Dennoch: Es sind Auftritte wie diese, die schon vorab als Empfehlung dienen sollten. In der eigenen Blase kann sie diesen Besuch als Lehrerfahrung verbuchen – und sich deshalb als Außenministerin anbieten. Wie ihre Arbeit in der Praxis aussehen wird, kann man erahnen. Sollten wir uns tatsächlich eines Tages nach Heiko Maas zurücksehnen? In den USA hat man jedenfalls mit wachem Auge den Wechsel beobachtet – und schaut wohlwollend. Sie ist Mitglied der Atlantik-Brücke und im German Marshall Fund. Sie gehört den „Young Global Leaders“ des Weltwirtschaftsforums an und ist demnach gut mit den entscheidenden Köpfen vernetzt. Im Mai interviewte CNN sie beim europäisch-amerikanischen Future Forum. Die New York Times bot ihr im September mit einem langen Portrait eine Bühne. Baerbock geht deutlicher auf Distanz zu Russland und Nord Stream 2. Die SPD mit ihrem Altkanzler Gerhard Schröder, der den ersten Deal mit Putin einfädelte, und seine Nachfolgerin Angela Merkel, die wenig an der deutschen Erdgasstrategie geändert hat, haben niemals so deutliche Signale Richtung Moskau gesendet. Washington dürfte auch die China-Kritik zusagen, die zwar weniger geostrategisch denn menschenrechtlich ausfällt, aber ihr Ziel nicht verfehlt.

Anders als Maas ist Baerbock zudem für ihre pro-israelische Einstellung bekannt. Ihre erste Reise in den Nahen Osten unternahm sie mit dem American Jewish Committee. Sie sitzt außerdem im Stiftungsrat der Leo Baeck Foundation, die sich der Förderung der Jüdischen Religionsgemeinschaften widmet.

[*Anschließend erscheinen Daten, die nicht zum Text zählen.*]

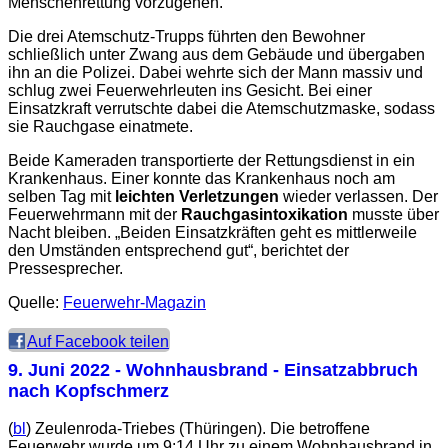
Menschenrettung vorzugehen.
Die drei Atemschutz-Trupps führten den Bewohner
schließlich unter Zwang aus dem Gebäude und übergaben
ihn an die Polizei. Dabei wehrte sich der Mann massiv und
schlug zwei Feuerwehrleuten ins Gesicht. Bei einer
Einsatzkraft verrutschte dabei die Atemschutzmaske, sodass
sie Rauchgase einatmete.
Beide Kameraden transportierte der Rettungsdienst in ein
Krankenhaus. Einer konnte das Krankenhaus noch am
selben Tag mit
leichten Verletzungen
wieder verlassen. Der
Feuerwehrmann mit der
Rauchgasintoxikation
musste über
Nacht bleiben. „Beiden Einsatzkräften geht es mittlerweile
den Umständen entsprechend gut“, berichtet der
Pressesprecher.
Quelle:
Feuerwehr-Magazin
Auf Facebook teilen
9. Juni 2022
- Wohnhausbrand - Einsatzabbruch
nach Kopfschmerz
(
bl
) Zeulenroda-Triebes (Thüringen). Die betroffene
Feuerwehr wurde um 9:14 Uhr zu einem Wohnhausbrand in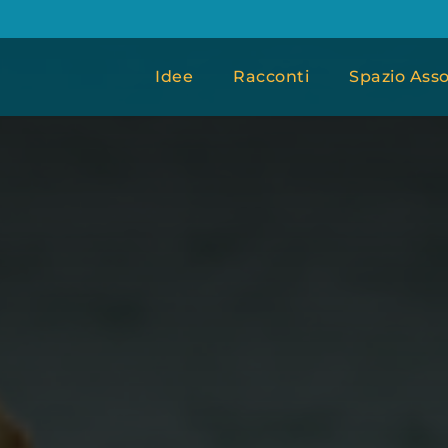
Idee
Racconti
Spazio Asso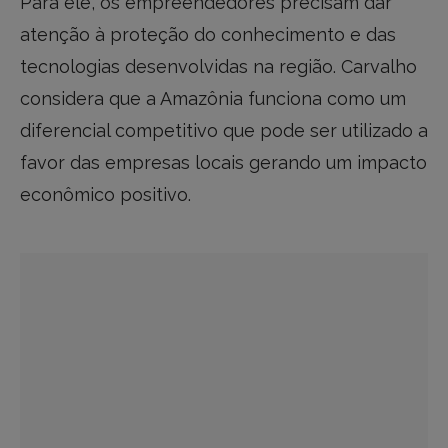
Para ele, os empreendedores precisam dar
atenção à proteção do conhecimento e das
tecnologias desenvolvidas na região. Carvalho
considera que a Amazônia funciona como um
diferencial competitivo que pode ser utilizado a
favor das empresas locais gerando um impacto
econômico positivo.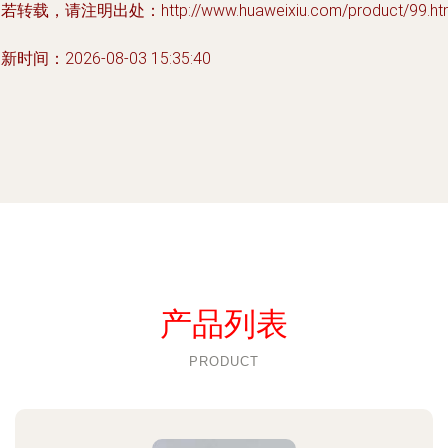
若转载，请注明出处：http://www.huaweixiu.com/product/99.ht
新时间：2026-08-03 15:35:40
产品列表
PRODUCT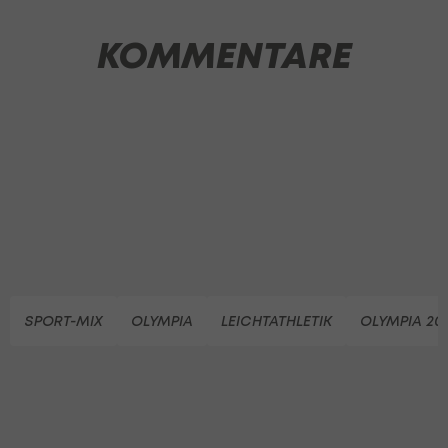
KOMMENTARE
SPORT-MIX
OLYMPIA
LEICHTATHLETIK
OLYMPIA 20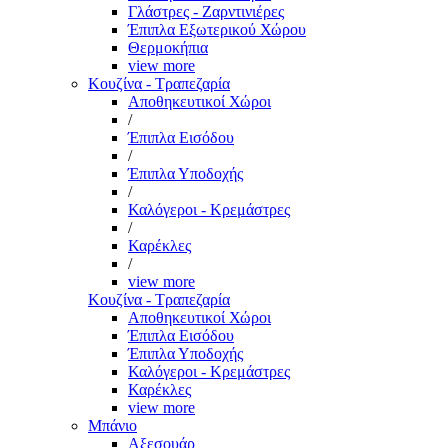
Γλάστρες - Ζαρντινιέρες
Έπιπλα Εξωτερικού Χώρου
Θερμοκήπια
view more
Κουζίνα - Τραπεζαρία
Αποθηκευτικοί Χώροι
/
Έπιπλα Εισόδου
/
Έπιπλα Υποδοχής
/
Καλόγεροι - Κρεμάστρες
/
Καρέκλες
/
view more
Κουζίνα - Τραπεζαρία
Αποθηκευτικοί Χώροι
Έπιπλα Εισόδου
Έπιπλα Υποδοχής
Καλόγεροι - Κρεμάστρες
Καρέκλες
view more
Μπάνιο
Αξεσουάρ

Vielleicht ändert sich wenigstens etwas bei der zwielichtigen Zusammenarbeit von Auswärtigem Amt und fragwürdigen palästinensischen Organisationen – insbesondere im Umgang mit dem korrupten UNRWA. Das palästinensische Flüchtlingswerk galt als eines der liebsten Kinder von Maas und SPD. Es wird jedenfalls schwierig, Maas zu unterbieten.

Womöglich könnten die Grünen ihre Kandidatin, die hierzulande in jeden Fettnapf trat, international auslagern. Vielleicht ist aber das Außenministerium auch deswegen der beste Posten für Baerbock, weil das Auswärtige Amt schon lange nicht mehr die Bedeutung von einst hat. Merkel hat das Amt in ihrer Kanzlerschaft marginalisiert. Mit ihren zahlreichen Auslandsaufenthalten und ihrer Angewohnheit, die wichtigsten Empfänge und Besuche selbst durchzuführen, hat sie den Außenminister an die Wand gedrängt. Baerbock kann dann ihre Bildungsreisen tätigen, sollte Scholz diese Tradition fortsetzen. Hoffentlich zur Schadensbegrenzung für das Ansehen Deutschlands in der Welt.